Ginger Johnson and His African Messengers on Freestyle Records – coming out 30 March.
Freestyle Records are incredibly proud to reissue the music of Ginger Johnson & His African Messengers. Its bedrock of African drums, hi life, and jazz was in fact the precursor to Afrobeat – and Ginger’s direct and vital influence upon Afrobeat, as guide and mentor to its undisputed champion Fela Kuti, is just one part of a fascinating and underappreciated story that only now is being recognised for its significance.
• This is the first single to be taken from the upcoming re-issue album African Dance
• Ginger Johnson was mentor to Fela Kuti in the ‘60s and his output was considered to be the origin of Afrobeat
• Ginger Johnson & His African Messengers played with The Rolling Stones in 1969
• Huge fans of Ginger Johnson included; Ronnie Scott, Louie Vega, David Toop, Cymande and Osibisa
With its bedrock of African drums, fused with hi-life and jazz, Ginger Johnson’s music was in fact the main forerunner of afrobeat – and Ginger’s direct influence upon afrobeat’s undisputed champion, Fela Kuti, tells a fascinating and under appreciated story that only now is being recognised for its significance.
Ginger Johnson’s story is one of the greatest untold stories of African music in Europe. A Nigerian immigrant to London in the late 1940s, Ginger quickly earned a reputation as the ‘go to’ African percussionist in England and became the rhythmic backbone to the big band of Edmundo Ros, the jazz groups of Ronnie Scott and many other 1950s British modern jazzers. His 50s recordings for Melodisc were among the very first examples of African music recorded and released in Britain. The chief exponent of the African talking drum, by the mid-1960s Ginger was fully established as the only Afro-Cuban session player to book. What is also surprisingly unknown is that Ginger Johnson was mentor, guide, guru and father figure to a young Fela Kuti. Ginger’s house in Victoria, London was a vibrant hub of African music activity for Fela and an entire host of African musicians who would gather there to exchange news, talk, eat and jam for hours on end. To Fela, and all the younger musicians who gravitated towards Ginger’s home, he was simply known and addressed as ‘Father’. Aside from his own music, Ginger was also instrumental in the beginnings of The Notting Hill Carnival. And, his own venue, Club Iroko in North London, was a creative hub for groups like Osibisa, Cymande, and also a welcome hang out for visiting legends like Art Blakey, Roland Kirk, and Elvin Jones.
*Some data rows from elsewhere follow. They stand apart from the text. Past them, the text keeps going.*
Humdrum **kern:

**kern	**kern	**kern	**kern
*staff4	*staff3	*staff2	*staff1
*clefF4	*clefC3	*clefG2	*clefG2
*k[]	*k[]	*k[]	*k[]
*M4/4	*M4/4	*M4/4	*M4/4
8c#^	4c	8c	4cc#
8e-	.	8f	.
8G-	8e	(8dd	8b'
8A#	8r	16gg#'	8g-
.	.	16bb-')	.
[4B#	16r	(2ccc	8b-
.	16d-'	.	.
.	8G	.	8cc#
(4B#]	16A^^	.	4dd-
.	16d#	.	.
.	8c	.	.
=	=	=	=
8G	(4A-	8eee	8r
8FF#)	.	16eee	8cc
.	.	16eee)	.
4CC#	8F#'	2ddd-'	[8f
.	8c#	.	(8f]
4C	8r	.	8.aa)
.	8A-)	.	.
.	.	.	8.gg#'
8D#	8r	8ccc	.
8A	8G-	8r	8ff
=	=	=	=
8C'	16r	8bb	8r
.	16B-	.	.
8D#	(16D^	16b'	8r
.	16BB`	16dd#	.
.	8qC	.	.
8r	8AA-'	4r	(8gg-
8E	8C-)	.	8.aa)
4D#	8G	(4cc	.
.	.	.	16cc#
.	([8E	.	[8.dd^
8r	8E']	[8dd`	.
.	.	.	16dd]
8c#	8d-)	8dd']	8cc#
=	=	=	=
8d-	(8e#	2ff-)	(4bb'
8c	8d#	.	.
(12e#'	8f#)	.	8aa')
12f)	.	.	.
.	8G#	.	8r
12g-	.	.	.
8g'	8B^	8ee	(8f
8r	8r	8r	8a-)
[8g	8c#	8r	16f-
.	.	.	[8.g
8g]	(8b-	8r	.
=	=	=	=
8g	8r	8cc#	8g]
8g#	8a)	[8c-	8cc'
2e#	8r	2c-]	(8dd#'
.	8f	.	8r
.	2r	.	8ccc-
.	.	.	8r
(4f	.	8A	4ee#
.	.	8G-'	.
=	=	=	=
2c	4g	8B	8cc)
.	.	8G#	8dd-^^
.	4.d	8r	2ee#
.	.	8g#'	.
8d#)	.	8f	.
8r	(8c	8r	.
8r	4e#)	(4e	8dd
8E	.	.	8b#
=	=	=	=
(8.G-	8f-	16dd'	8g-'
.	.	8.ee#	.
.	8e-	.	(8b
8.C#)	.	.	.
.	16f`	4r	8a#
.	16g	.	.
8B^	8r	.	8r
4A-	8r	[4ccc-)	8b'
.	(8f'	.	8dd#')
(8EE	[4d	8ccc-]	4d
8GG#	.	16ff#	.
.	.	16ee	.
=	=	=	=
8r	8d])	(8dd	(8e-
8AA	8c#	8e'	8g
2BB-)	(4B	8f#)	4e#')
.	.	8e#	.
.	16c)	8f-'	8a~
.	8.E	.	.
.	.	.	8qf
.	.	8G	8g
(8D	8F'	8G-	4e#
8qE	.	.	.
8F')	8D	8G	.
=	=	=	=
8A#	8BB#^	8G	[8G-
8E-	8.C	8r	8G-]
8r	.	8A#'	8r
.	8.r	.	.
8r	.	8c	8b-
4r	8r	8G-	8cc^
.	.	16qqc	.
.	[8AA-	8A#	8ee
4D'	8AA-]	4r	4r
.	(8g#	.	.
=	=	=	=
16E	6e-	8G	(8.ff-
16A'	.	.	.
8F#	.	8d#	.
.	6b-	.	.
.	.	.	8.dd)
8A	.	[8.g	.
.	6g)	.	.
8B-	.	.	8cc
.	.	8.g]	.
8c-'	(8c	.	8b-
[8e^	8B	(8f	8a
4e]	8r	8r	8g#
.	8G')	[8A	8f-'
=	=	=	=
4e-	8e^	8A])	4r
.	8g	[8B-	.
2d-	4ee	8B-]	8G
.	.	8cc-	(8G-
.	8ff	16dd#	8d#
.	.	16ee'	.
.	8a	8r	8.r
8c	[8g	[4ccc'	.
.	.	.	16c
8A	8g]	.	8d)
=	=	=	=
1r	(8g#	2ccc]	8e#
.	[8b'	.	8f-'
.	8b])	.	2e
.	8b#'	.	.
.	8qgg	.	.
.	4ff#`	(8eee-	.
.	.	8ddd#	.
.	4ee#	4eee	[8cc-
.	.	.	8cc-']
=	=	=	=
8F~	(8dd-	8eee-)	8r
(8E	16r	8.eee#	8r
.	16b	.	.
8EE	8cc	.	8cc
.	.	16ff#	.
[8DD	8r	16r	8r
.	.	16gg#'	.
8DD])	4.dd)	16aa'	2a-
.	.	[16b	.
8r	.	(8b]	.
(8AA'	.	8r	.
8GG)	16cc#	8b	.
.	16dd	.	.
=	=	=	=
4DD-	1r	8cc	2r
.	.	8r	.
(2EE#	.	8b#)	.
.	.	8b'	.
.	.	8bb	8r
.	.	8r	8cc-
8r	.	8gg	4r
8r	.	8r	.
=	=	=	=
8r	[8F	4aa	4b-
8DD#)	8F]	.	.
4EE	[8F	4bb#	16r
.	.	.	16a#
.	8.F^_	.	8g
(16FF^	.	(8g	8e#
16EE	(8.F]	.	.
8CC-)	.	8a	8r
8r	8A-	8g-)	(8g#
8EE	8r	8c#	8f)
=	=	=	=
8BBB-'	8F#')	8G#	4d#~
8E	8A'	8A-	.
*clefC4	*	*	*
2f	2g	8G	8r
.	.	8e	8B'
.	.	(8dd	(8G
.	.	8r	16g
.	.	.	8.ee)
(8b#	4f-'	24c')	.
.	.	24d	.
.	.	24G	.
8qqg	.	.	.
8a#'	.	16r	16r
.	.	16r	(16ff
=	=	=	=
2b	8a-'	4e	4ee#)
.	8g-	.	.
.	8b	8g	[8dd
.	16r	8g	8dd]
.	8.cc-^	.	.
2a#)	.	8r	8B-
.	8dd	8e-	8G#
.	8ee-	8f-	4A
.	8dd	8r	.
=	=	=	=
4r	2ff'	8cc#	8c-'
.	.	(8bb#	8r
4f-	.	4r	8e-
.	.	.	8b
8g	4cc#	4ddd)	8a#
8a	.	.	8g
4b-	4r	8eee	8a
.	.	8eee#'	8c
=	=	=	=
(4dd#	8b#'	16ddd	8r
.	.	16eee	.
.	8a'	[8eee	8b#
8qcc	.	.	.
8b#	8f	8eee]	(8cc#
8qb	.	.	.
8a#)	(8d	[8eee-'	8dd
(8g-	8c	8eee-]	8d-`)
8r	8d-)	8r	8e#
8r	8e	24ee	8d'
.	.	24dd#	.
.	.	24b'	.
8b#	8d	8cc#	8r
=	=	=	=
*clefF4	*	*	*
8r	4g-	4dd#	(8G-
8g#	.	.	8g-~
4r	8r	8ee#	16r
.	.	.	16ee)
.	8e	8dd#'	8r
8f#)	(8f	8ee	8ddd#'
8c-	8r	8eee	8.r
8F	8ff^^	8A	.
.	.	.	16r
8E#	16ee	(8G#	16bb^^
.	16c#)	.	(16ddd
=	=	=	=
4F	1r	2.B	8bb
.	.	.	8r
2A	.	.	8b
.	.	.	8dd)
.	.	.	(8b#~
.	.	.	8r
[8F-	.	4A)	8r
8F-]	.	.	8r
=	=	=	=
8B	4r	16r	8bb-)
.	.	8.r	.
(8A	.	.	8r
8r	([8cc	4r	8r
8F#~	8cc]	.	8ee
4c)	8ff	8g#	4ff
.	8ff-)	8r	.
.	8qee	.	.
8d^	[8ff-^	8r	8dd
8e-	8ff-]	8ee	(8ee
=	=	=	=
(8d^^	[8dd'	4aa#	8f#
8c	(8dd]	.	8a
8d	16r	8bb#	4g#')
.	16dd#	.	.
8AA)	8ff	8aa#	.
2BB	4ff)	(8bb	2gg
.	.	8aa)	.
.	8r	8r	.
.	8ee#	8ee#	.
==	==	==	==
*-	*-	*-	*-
Ginger and his collective’s playing graces the recordings of everybody from Georgie Fame to Barbara Streisand and Hawkwind. Ginger and his group performed at The Royal Variety Performance, and even featured in the James Bond film ‘Live & Let Die’. But, perhaps Ginger Johnson & His African Messengers’ most high profile engagement was performing with The Rolling Stones in Hyde Park in 1969 in front of a crowd so big you could not see where it ended. Ginger and his troupe provided the beat-heavy and lengthy intro to the supremely high energy, live version of ‘Sympathy For The Devil’.